Prompt 1 → Name every character the passage below refers to by name, counting each person only once.

It’s Bertie, who is so excited to be in Max’s home, complimenting her, “hey! This is nice!” before Max can cut him off, clumsily introducing Clance as her friend. Bertie doesn’t let Max’s awkwardness ruin anything at first, letting his niece know that there’s friends coming from Detroit (what up doe! Though also it’s a reference to the 1943 Uprising, which… not a great time) and he made Max a present. In a box!! With a bow!!!

And you all know that I’m pretty firmly Team Max about most things, but I have a line — that line is hurting Uncle Bertie’s feelings, and Max is about to bulldoze right over it. Max asks Clance to go upstairs before telling Bertie that he can’t come around like this. He knows why.

Bertie takes a step back, “So, what, you can come and eat my food, come on a date with me a date with me and my wife, but I can’t come through your door?” Bertie thought they were bonding, that they were on the same page.

Max’s face goes hard, “We aren’t. I’m not like you.”

“Wow. Alright.” Bertie leaves Max with the box and walks back out the door.

Now I get that Max is once again in the throws of a gay panic, and whenever Max sees a little of herself in Bertie, she hears Miss Toni’s voice all over again, and that fear instinct kicks in. But imagine Bertie, who’s been without blood family for so long, to have Max walk right on in through his front door. To feel like this time it could be different. And then… be rejected all over again. I don’t believe for a second that this was only ever a story about how Max needed Bert.

Prompt 2 → Copy out the listing that follows line for line. Leave out the pictures.

Data excerpt →
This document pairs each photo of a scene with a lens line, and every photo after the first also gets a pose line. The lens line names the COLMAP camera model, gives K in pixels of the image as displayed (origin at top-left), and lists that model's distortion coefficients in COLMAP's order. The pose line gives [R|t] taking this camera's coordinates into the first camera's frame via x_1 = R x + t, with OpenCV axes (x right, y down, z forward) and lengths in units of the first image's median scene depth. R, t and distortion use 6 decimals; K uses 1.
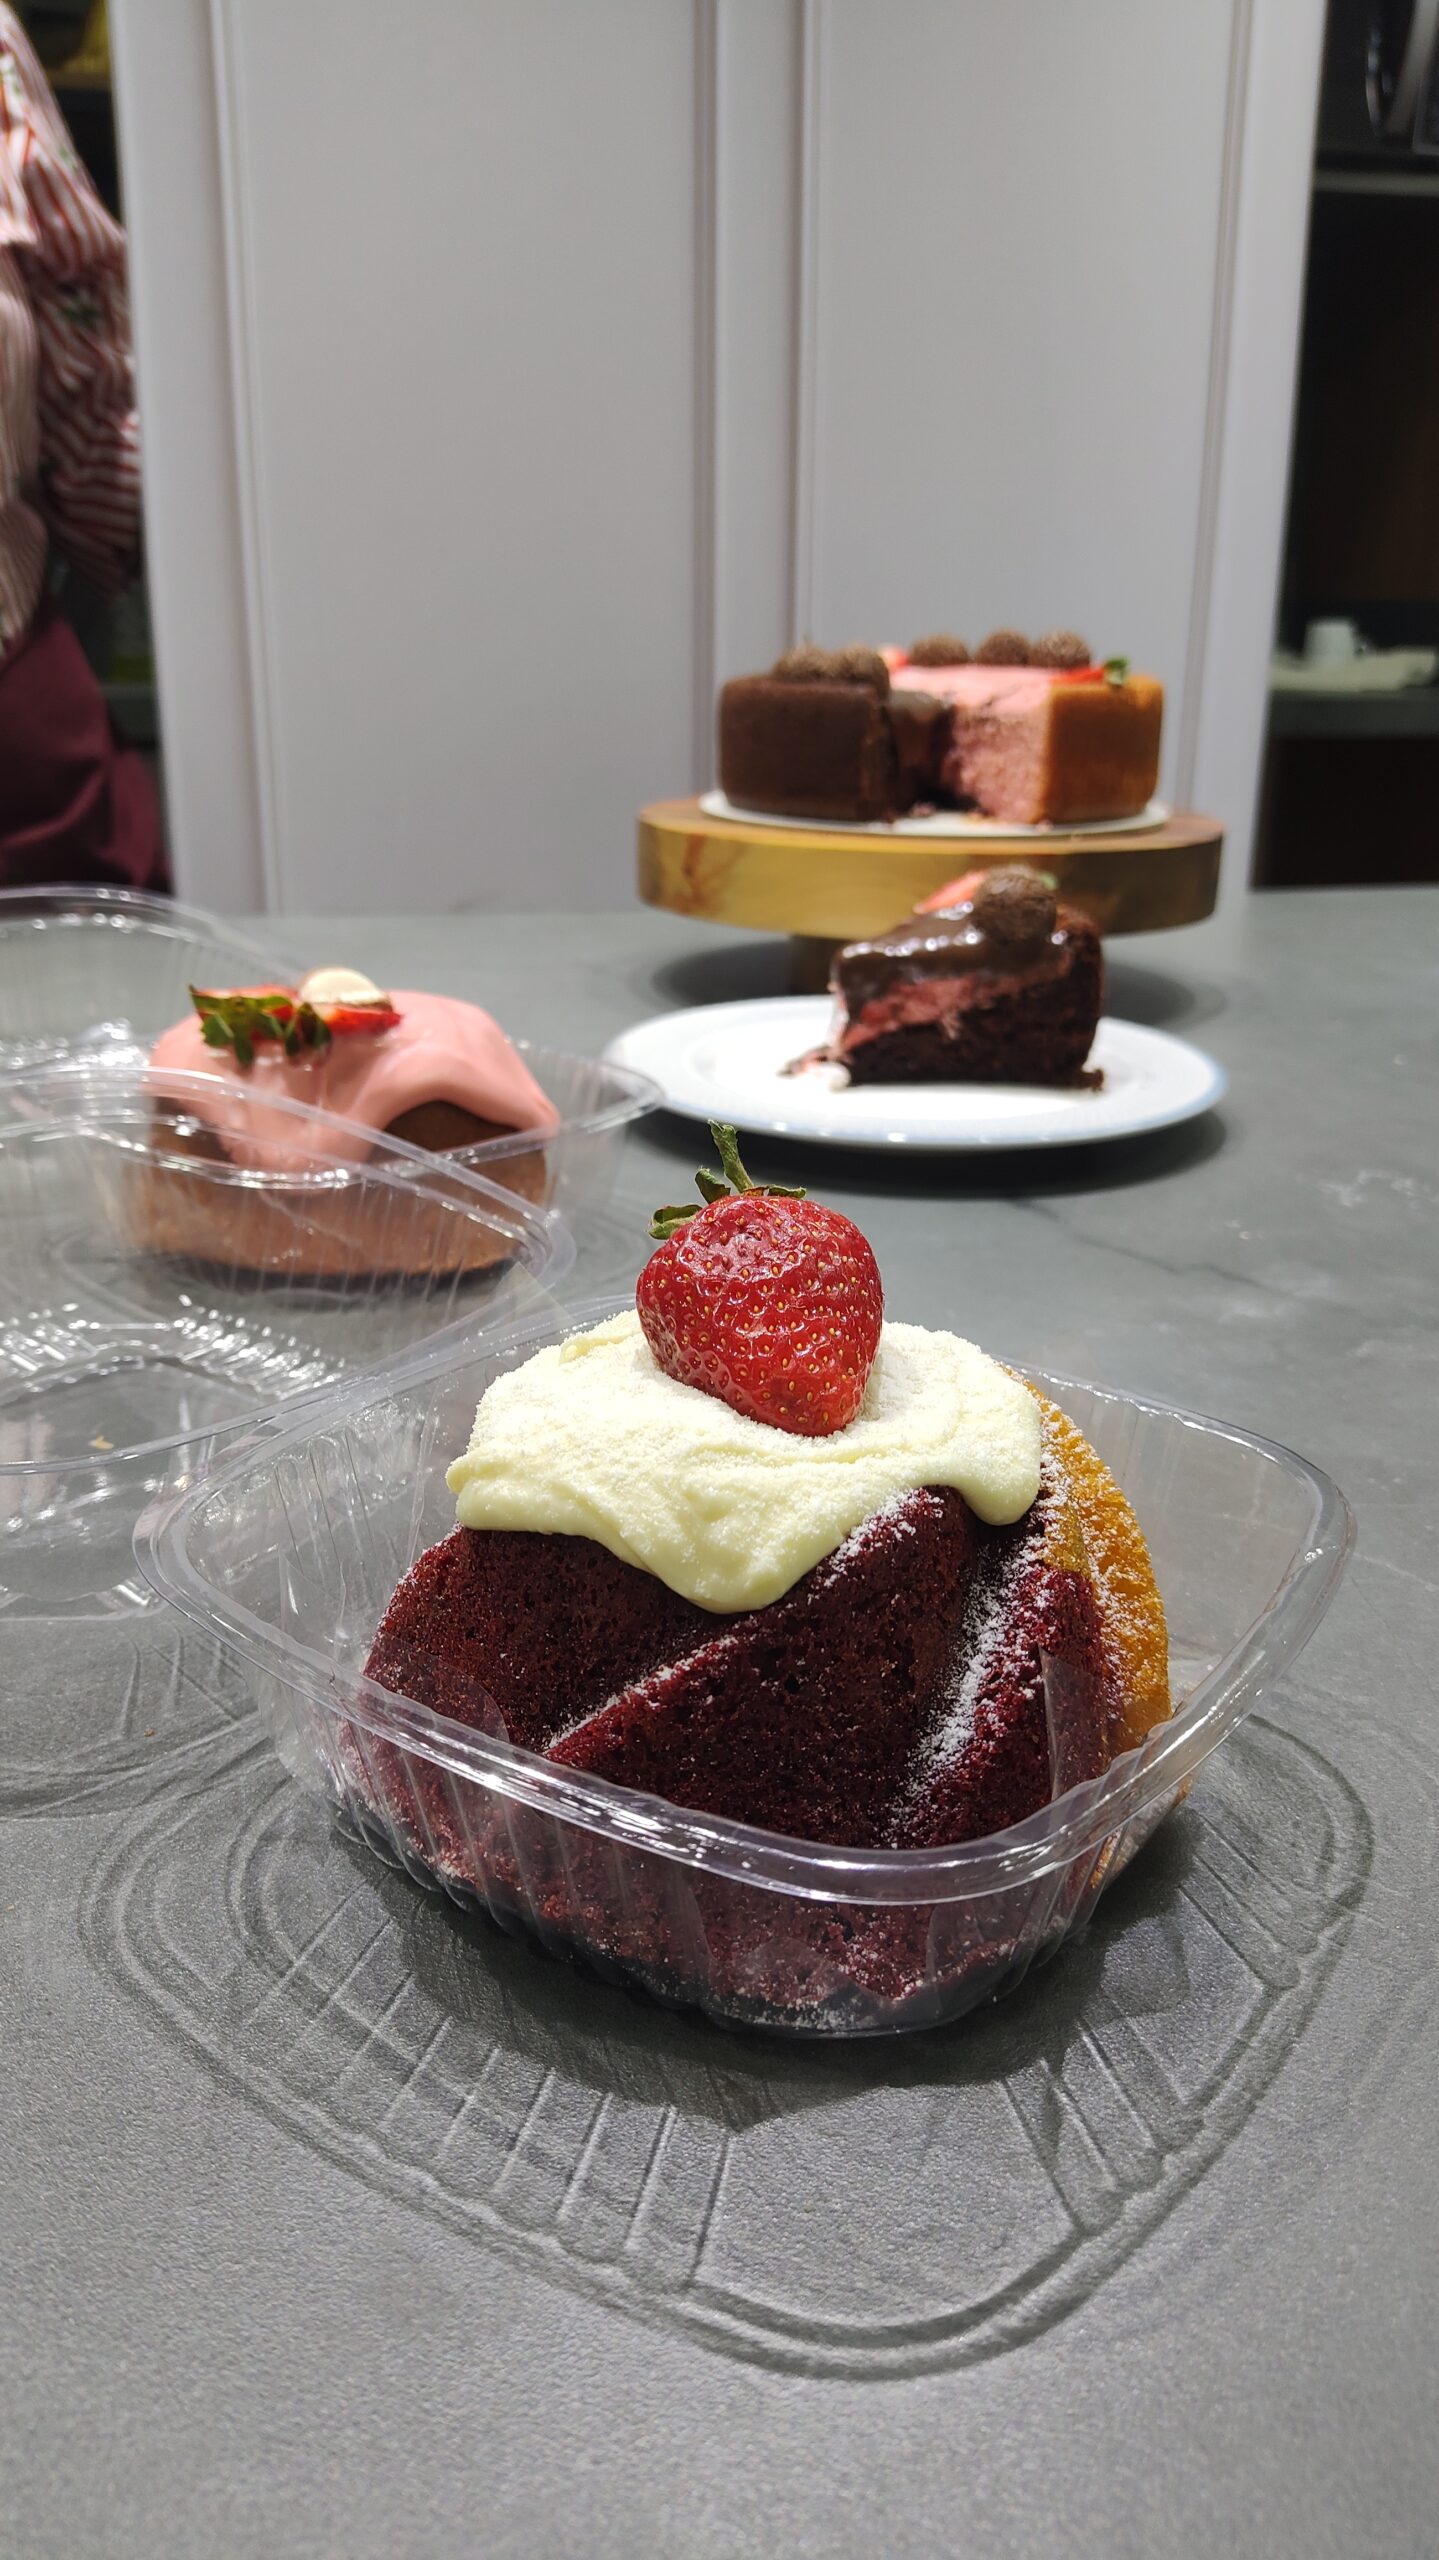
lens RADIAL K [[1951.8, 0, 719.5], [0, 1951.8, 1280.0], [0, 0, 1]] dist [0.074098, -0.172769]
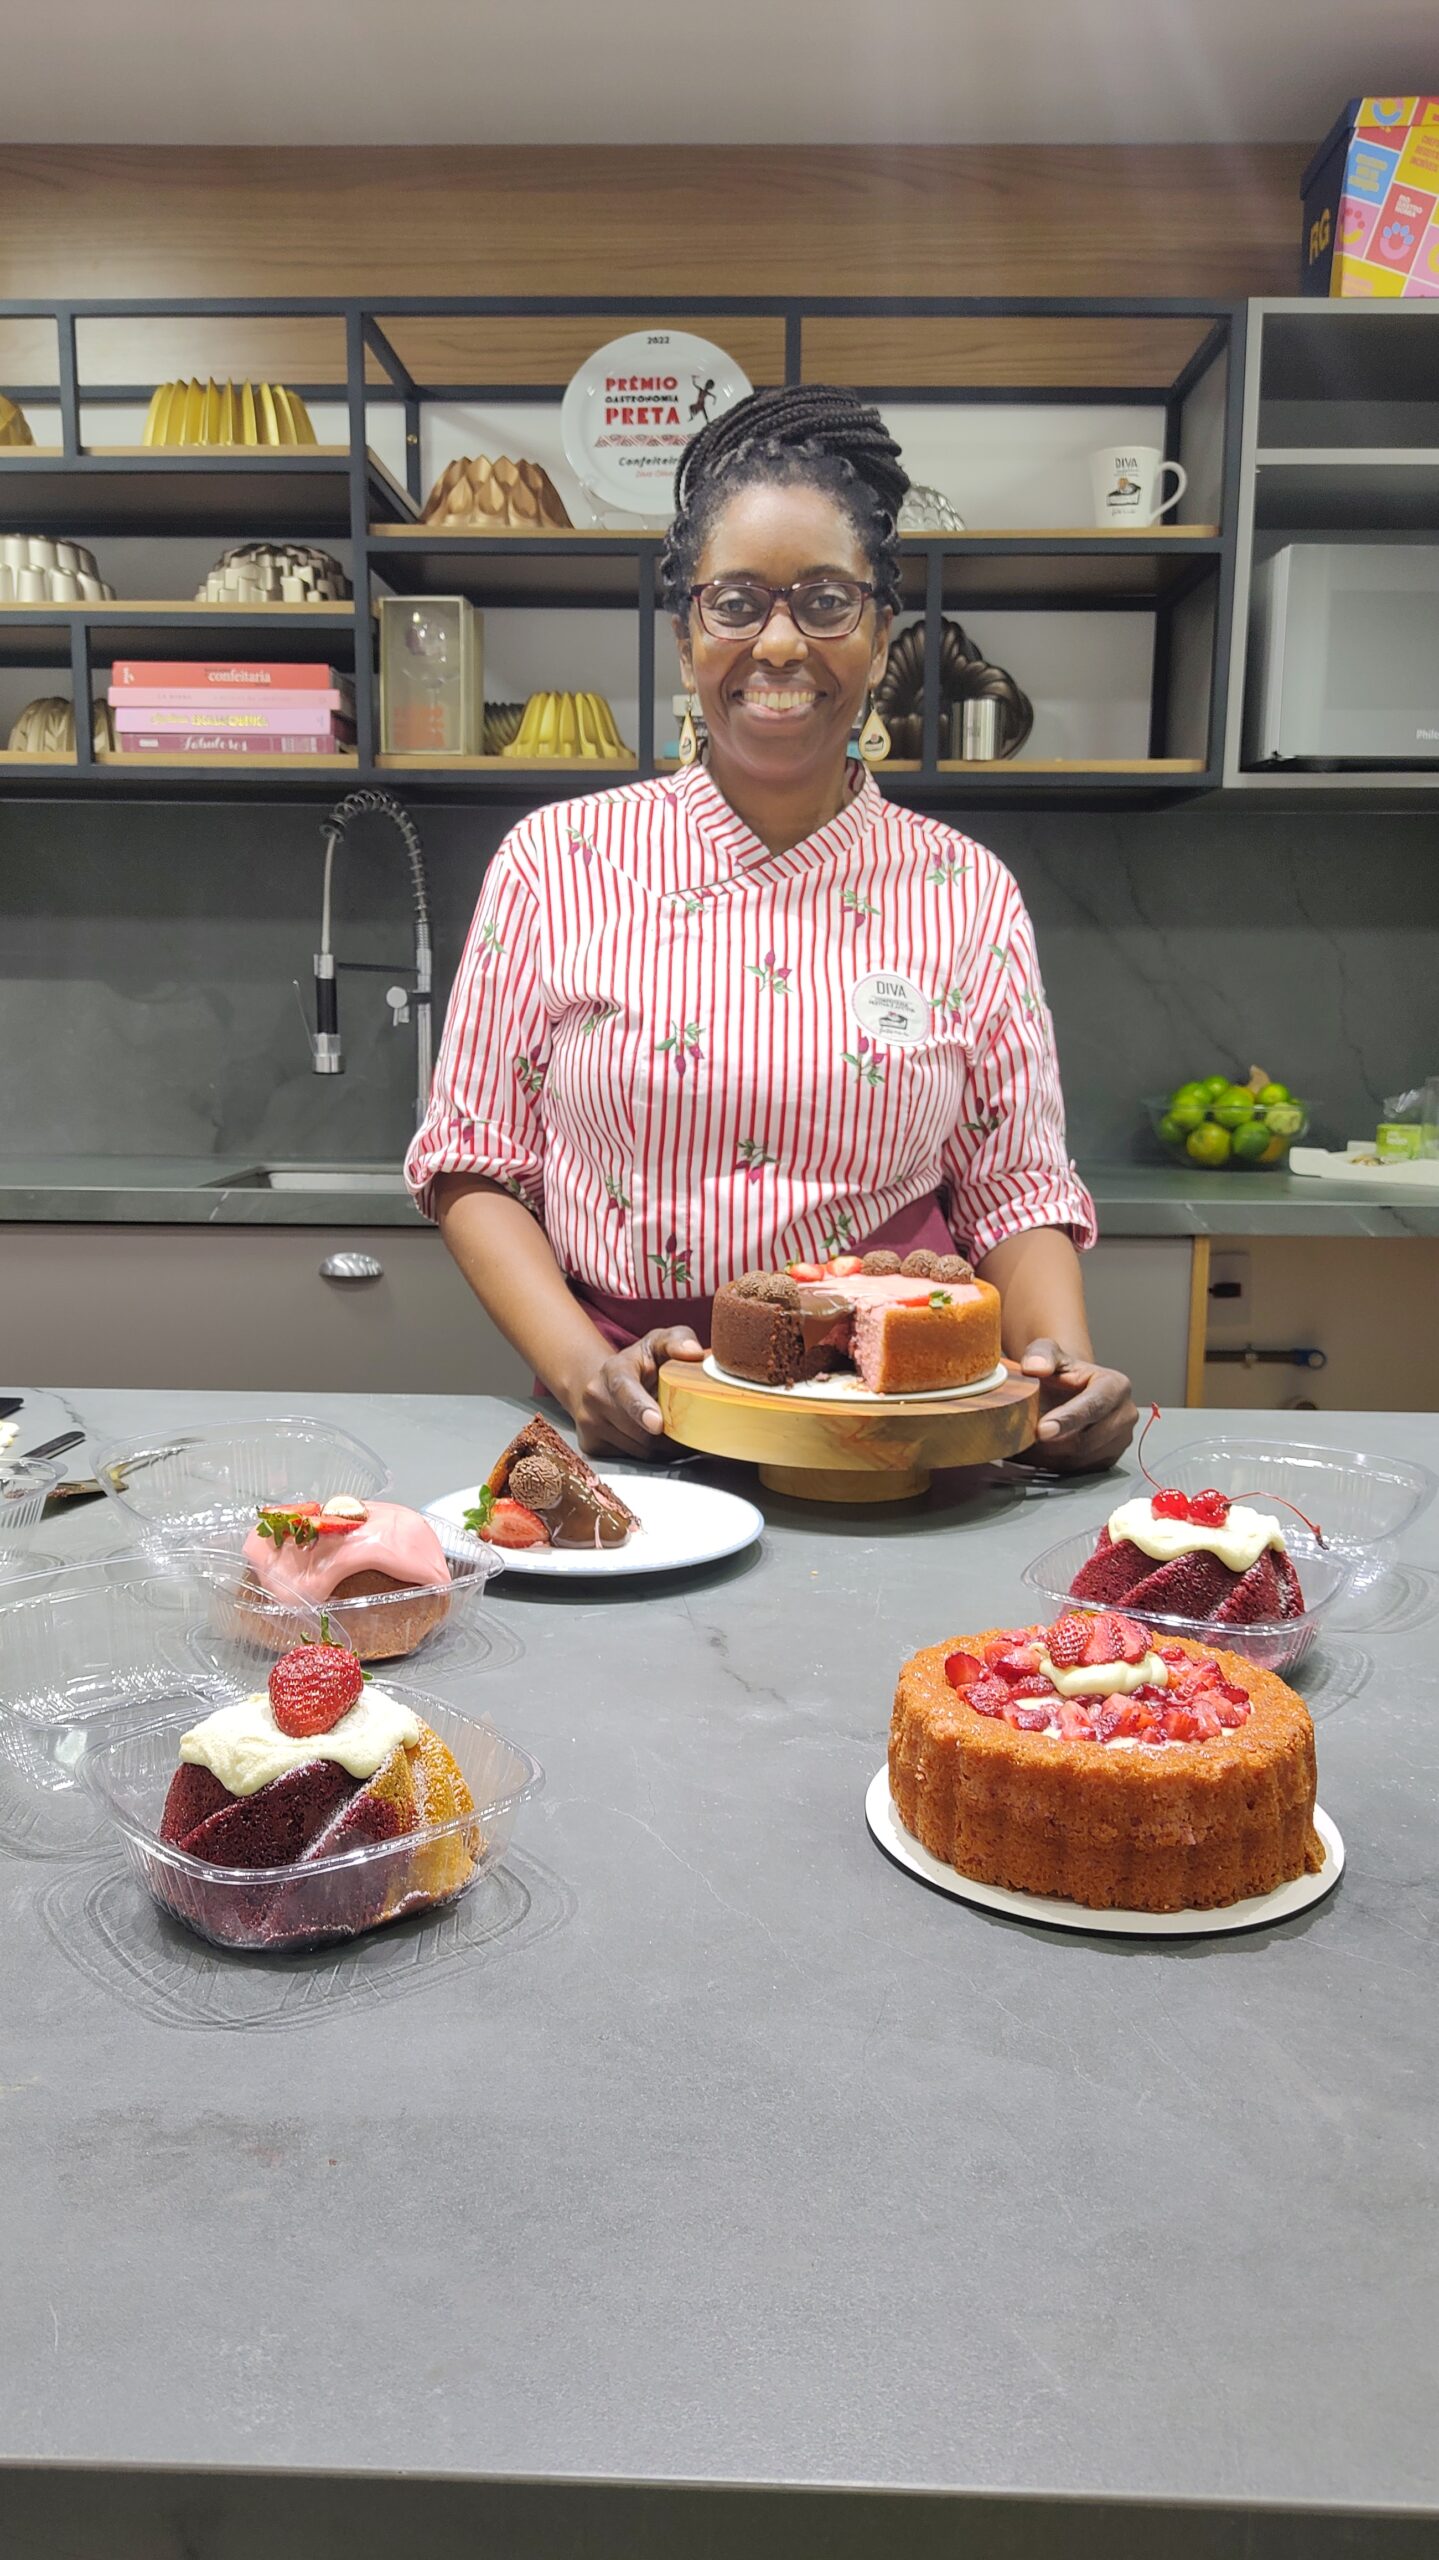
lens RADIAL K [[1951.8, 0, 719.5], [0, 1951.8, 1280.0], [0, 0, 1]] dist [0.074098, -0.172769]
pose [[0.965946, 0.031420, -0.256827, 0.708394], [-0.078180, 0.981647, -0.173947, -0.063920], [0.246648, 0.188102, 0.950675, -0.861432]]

Expected answer 1 → Bertie, Max, Clance, Miss Toni

Expected answer 2 →
This document pairs each photo of a scene with a lens line, and every photo after the first also gets a pose line. The lens line names the COLMAP camera model, gives K in pixels of the image as displayed (origin at top-left), and lists that model's distortion coefficients in COLMAP's order. The pose line gives [R|t] taking this camera's coordinates into the first camera's frame via x_1 = R x + t, with OpenCV axes (x right, y down, z forward) and lengths in units of the first image's median scene depth. R, t and distortion use 6 decimals; K uses 1.
lens RADIAL K [[1951.8, 0, 719.5], [0, 1951.8, 1280.0], [0, 0, 1]] dist [0.074098, -0.172769]
lens RADIAL K [[1951.8, 0, 719.5], [0, 1951.8, 1280.0], [0, 0, 1]] dist [0.074098, -0.172769]
pose [[0.965946, 0.031420, -0.256827, 0.708394], [-0.078180, 0.981647, -0.173947, -0.063920], [0.246648, 0.188102, 0.950675, -0.861432]]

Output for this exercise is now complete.